Jenkens & Gilchrist
- Headquarters: Dallas, TX
- No. of offices: ?
- No. of attorneys: 600+
- Major practice areas: General practice
- Revenue: —
- Date founded: 1951 (Dallas, TX)
- Company type: DEFUNCT

= Jenkens & Gilchrist =

Law firm in Dallas

Jenkens & Gilchrist, P.C. was a Dallas-based law firm, founded in 1951 as Jenkens & Bowens to service the various businesses controlled by Clint Murchison Jr. The Dallas Morning News was an early client. As a result of the extent of Murchison family holdings, the firm soon developed expertise in corporate transactions.

In the 1980s, the firm faced liability and financial difficulties resulting from involvement in the Savings and Loan Crisis. Jenkens settled a number of malpractice lawsuits in 1987 for $18 million. In the 1990s, Jenkens saw intense growth and added offices outside Texas for the first time to expand from a regional into a national law firm.

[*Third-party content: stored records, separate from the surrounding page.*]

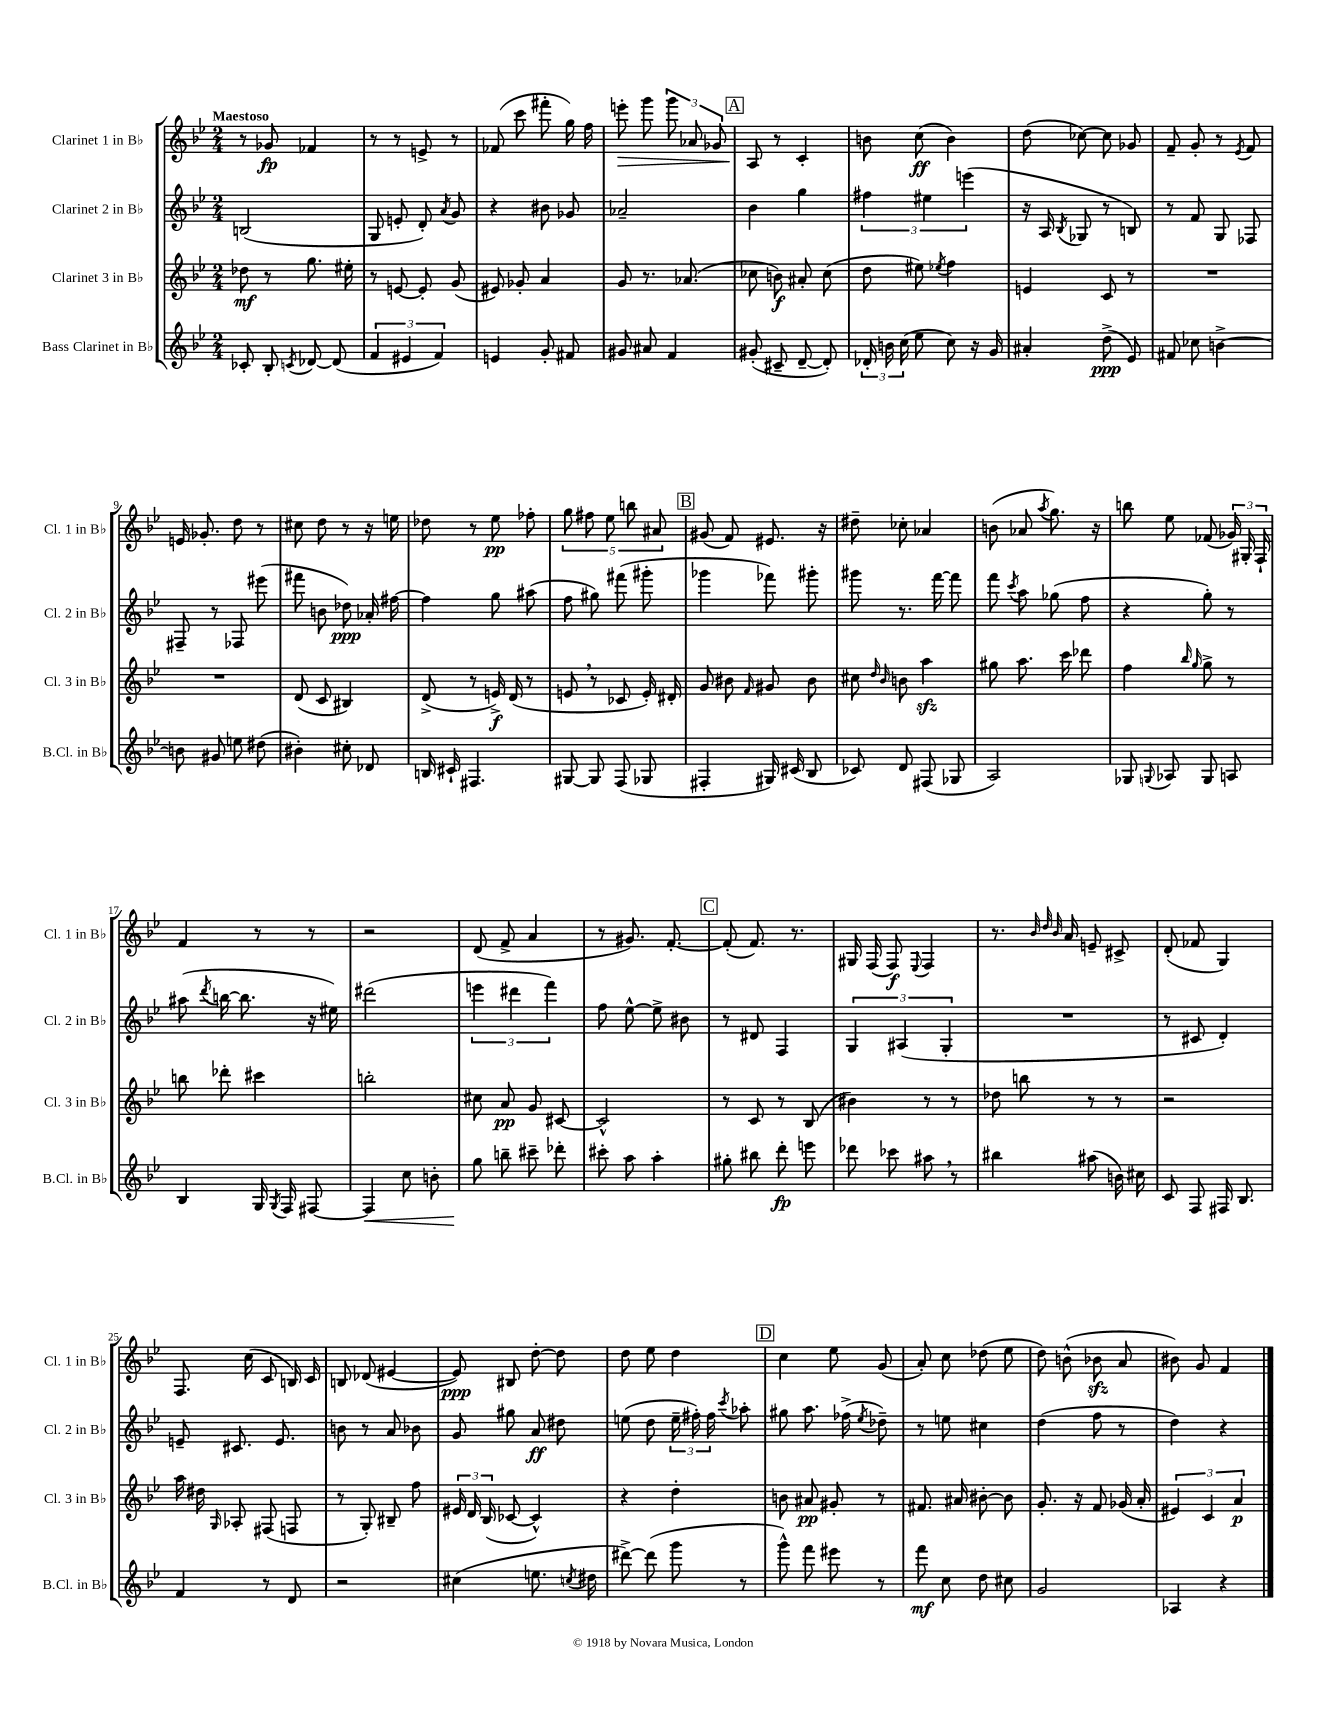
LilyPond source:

<<
\new StaffGroup <<
\new Staff = "s0" \with { instrumentName = "Clarinet 1 in Bb" shortInstrumentName = "Cl. 1 in Bb" } {
    \clef treble \key bes \major \numericTimeSignature \time 2/4 \tempo "Maestoso"
    \autoBeamOff r8 ges'8\fp fes'4 |
    r8 r8 e'8-> r8 |
    fes'8( c'''8 fis'''8-. g''16) f''16 |
    e'''8-.\> g'''8 \tuplet 3/2 { g'''8 aes'8 ges'8 } |
    \mark \markup { \box "A" } a8\! r8 c'4-. |
    b'8 c''8\ff( b'4) |
    d''8( ces''8~) ces''8 ges'8 |
    f'8-- g'8-. r8 \acciaccatura { ees'8 } f'8 |
    e'16 ges'8.-. d''8 r8 |
    cis''8 d''8 r8 r16 e''16 |
    des''8 r8 ees''8\pp fes''8-. |
    \tuplet 5/4 { g''8 fis''8 ees''8 b''8 ais'8 } |
    \mark \markup { \box "B" } gis'8( f'8) eis'8. r16 |
    dis''8-- ces''8-. aes'4 |
    b'8( aes'8 \acciaccatura { a''8 } g''8.) r16 |
    b''8 ees''8 fes'8( \tuplet 3/2 { ges'16) gis16-. f16-! } |
    f'4 r8 r8 |
    r2 |
    d'8( f'8-> a'4 |
    r8 gis'8.) f'8.~-. |
    \mark \markup { \box "C" } f'8-.( f'8.) r8. |
    gis16 f16( f8\f) \appoggiatura { ees8 } f4 |
    r8. \grace { bes'32 d''32 bes'32 } a'16 e'8-- cis'8-> |
    d'8-.( fes'8 g4) |
    f8. c''16( c'8 b16) c'16 |
    b8 des'8( eis'4~ |
    eis'8\ppp) bis8 d''8~-. d''8 |
    d''8 ees''8 d''4 |
    \mark \markup { \box "D" } c''4 ees''8 g'8( |
    a'8-.) c''8 des''8( ees''8 |
    d''8) b'8-^( bes'8\sfz a'8 |
    bis'8) g'8 f'4 \bar "|." |
}
\new Staff = "s1" \with { instrumentName = "Clarinet 2 in Bb" shortInstrumentName = "Cl. 2 in Bb" } {
    \clef treble \key bes \major \numericTimeSignature \time 2/4
    \autoBeamOff b2( |
    g8 e'8-. d'8-.) \acciaccatura { a'8 } g'8 |
    r4 bis'8 ges'8 |
    aes'2-- |
    \mark \markup { \box "A" } bes'4 g''4 |
    \tuplet 3/2 { fis''4 eis''4 e'''4( } |
    r16 a16 \acciaccatura { bes8 } ges8 r8 b8) |
    r8 f'8 g8 fes8 |
    fis8-- r8 fes8 eis'''8( |
    fis'''8 b'8 des''8\ppp) aes'16-. fis''16~ |
    fis''4 g''8 ais''8( |
    f''8 gis''8) fis'''8( gis'''8-. |
    \mark \markup { \box "B" } ges'''4 fes'''8) gis'''8-. |
    gis'''8 r8. f'''16~ f'''8 |
    f'''8 \acciaccatura { c'''8 } a''8 ges''8( f''8 |
    r4 g''8-.) r8 |
    ais''8( \acciaccatura { d'''8 } b''16~ b''8. r16 eis''16) |
    dis'''2( |
    \tuplet 3/2 { e'''4 dis'''4 f'''4) } |
    f''8 ees''8~-^ ees''8-> bis'8 |
    \mark \markup { \box "C" } r8 dis'8 f4 |
    \tuplet 3/2 { g4 ais4( g4-. } |
    R2 |
    r8 cis'8 d'4-.) |
    e'8-- cis'8. e'8. |
    b'8 r8 a'8 bes'8 |
    g'8 gis''8 a'8\ff dis''8 |
    e''8( d''8 \tuplet 3/2 { e''16-- fis''16-.) fis''16 } \acciaccatura { c'''8 } aes''8-. |
    \mark \markup { \box "D" } gis''8 a''8. fes''16->( \acciaccatura { ees''8 } des''8--) |
    r8 e''8 cis''4 |
    d''4( f''8 r8 |
    d''4) r4 \bar "|." |
}
\new Staff = "s2" \with { instrumentName = "Clarinet 3 in Bb" shortInstrumentName = "Cl. 3 in Bb" } {
    \clef treble \key bes \major \numericTimeSignature \time 2/4
    \autoBeamOff des''8\mf r8 g''8. eis''16-. |
    r8 e'8~ e'8-. g'8( |
    eis'8) ges'8-. a'4 |
    g'8 r8. aes'8.( |
    \mark \markup { \box "A" } ces''8 b'8\f) ais'8-. ces''8( |
    d''8 eis''8) \acciaccatura { ees''8 } f''4 |
    e'4 c'8 r8 |
    R2 |
    R2 |
    d'8( c'8 bis4) |
    d'8->( r8 e'16->\f) d'16( r8 |
    e'8 \breathe r8 ces'8 e'16-.) dis'16-. |
    \mark \markup { \box "B" } g'8 bis'8 \grace { f'16 } gis'8 bis'8 |
    cis''8 \grace { d''16 bes'16 } b'8 a''4\sfz |
    gis''8 a''8. c'''16 des'''8 |
    f''4 \grace { bes''16 g''16 } g''8-> r8 |
    b''8 des'''8-. cis'''4 |
    b''2-. |
    cis''8 a'8\pp g'8 cis'8~ |
    cis'2-^ |
    \mark \markup { \box "C" } r8 c'8 r8 bes8( |
    bis'4) r8 r8 |
    des''8 b''8 r8 r8 |
    r2 |
    a''16 dis''16 \grace { g16 } aes8-. fis8( f8 |
    r8 g8-.) bis8-- f''8 |
    \tuplet 3/2 { eis'16 d'16 bes16( } ces'8~ ces'4-^) |
    r4 d''4-. |
    \mark \markup { \box "D" } b'8 ais'8\pp gis'8-. r8 |
    fis'8. ais'16 bis'8~-. bis'8 |
    g'8.-. r16 f'8 ges'16( a'16-. |
    \tuplet 3/2 { eis'4) c'4 a'4\p } \bar "|." |
}
\new Staff = "s3" \with { instrumentName = "Bass Clarinet in Bb" shortInstrumentName = "B.Cl. in Bb" } {
    \clef treble \key bes \major \numericTimeSignature \time 2/4
    \autoBeamOff ces'8-. bes8-. \acciaccatura { c'8 } des'8~ des'8( |
    \tuplet 3/2 { f'4 eis'4 f'4) } |
    e'4 g'8-. fis'8 |
    gis'8 ais'8 f'4 |
    \mark \markup { \box "A" } gis'8-.( cis'8-- d'8~-- d'8-.) |
    \tuplet 3/2 { des'16-. b'16 c''16( } ees''8 c''8) r16 g'16 |
    ais'4-. d''8->\ppp( ees'8) |
    fis'8 ces''8 b'4~-> |
    b'8 gis'8 e''8 dis''8( |
    bis'4-.) cis''8-. des'8 |
    b16 cis'16-! fis4. |
    gis8~ gis8 f8( ges8 |
    \mark \markup { \box "B" } fis4-. gis16) cis'16( bes8 |
    ces'8) d'8 fis8( ges8 |
    a2) |
    ges8 \appoggiatura { g8 } aes8 g8 a8 |
    bes4 g16 \acciaccatura { g8 } f16 fis8~ |
    fis4\< c''8 b'8-. |
    g''8\! b''8-- cis'''8-- des'''8-. |
    cis'''8-. a''8 a''4-. |
    \mark \markup { \box "C" } gis''8-. bis''8 d'''8-.\fp e'''8 |
    des'''8 ces'''8 ais''8 \breathe r8 |
    bis''4 ais''8( b'16) cis''16 |
    c'8 f8 fis16 bes8. |
    f'4 r8 d'8 |
    r2 |
    cis''4( e''8. \acciaccatura { c''8 } dis''16 |
    dis'''8~->) dis'''8( g'''8 r8 |
    \mark \markup { \box "D" } g'''8-^) f'''8 eis'''8 r8 |
    f'''8\mf c''8 d''8 cis''8 |
    g'2 |
    aes4 r4 \bar "|." |
}
>>
>>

Opening a Chicago office with a tax attorney team from Altheimer & Gray in 1998 would become the most fateful act for the firm. In 2000, the firm merged with Parker Chapin Flattau & Klimpl to launch in New York City. By 2001, the firm employed more than 600 attorneys, reaching its peak in size. In 2004, the firm advised Fossil, Inc. in its $173 million secondary securities offering managed jointly by J.P. Morgan, Jefferies & Company, and CIBC World Markets.

==Firm's demise==
In the 1990s, the Chicago office began a lucrative practice of offering tax shelter advice to a variety of wealthy corporate and individual clients, primarily by drafting opinion letters stating that certain tax schemes were compliant with the Internal Revenue Code. The Chicago tax group earned $267 million from 1998 to 2003. The group worked in coordination with tax advisers at Ernst & Young.

The Internal Revenue Service (IRS) began investigating Ernst & Young and several taxpayers in 2002. Eventually, it audited many Jenkens clients, who subsequently filed malpractice suits against the firm. In 2003, the IRS itself sued Jenkens & Gilchrist. Facing a substantial potential liability, the firm began to unravel.

As negotiations about settling with the government and other plaintiffs dragged on, partners with portable business began to depart. In 2005, the 90-attorney New York City office from legacy Parker Chapin defected to Troutman Sanders. In 2007, the Los Angeles office decamped to Baker & Hostetler. The remaining partners in the Chicago office switched to Nixon Peabody. Some 100 attorneys in Dallas, Austin and Houston found a new home at Hunton & Williams. The majority of the San Antonio office moved to Texas firm Jackson Walker, LP while Partner Phillip D. Freeman and Associate Nicole Betters, along with many from the Austin office, moved to Winstead.

Finally, the firm agreed to settle its liabilities with the IRS, pay a $76 million fine, and to cease practicing law effective March 31, 2007.

On May 24, 2011, four lawyers with the firm were found guilty of tax evasion, conspiracy, and related charges stemming from a ten-year tax shelter scheme that prosecutors said generated more than $1 billion in fictive losses. As of 2012, the defendants were seeking a new trial after learning one of the jurors lied about her background in order to be selected.

Former Jenkens & Gilchrist attorney, Paul M. Daugerdas, 63, a tax attorney and certified public accountant, was later sentenced in Manhattan federal court to serve 15 years in prison for orchestrating a massive fraudulent tax shelter scheme in which he and his co-conspirators designed, marketed and implemented fraudulent tax shelters used by wealthy individuals to evade over $1.6 billion in taxes owed to the Internal Revenue Service (IRS).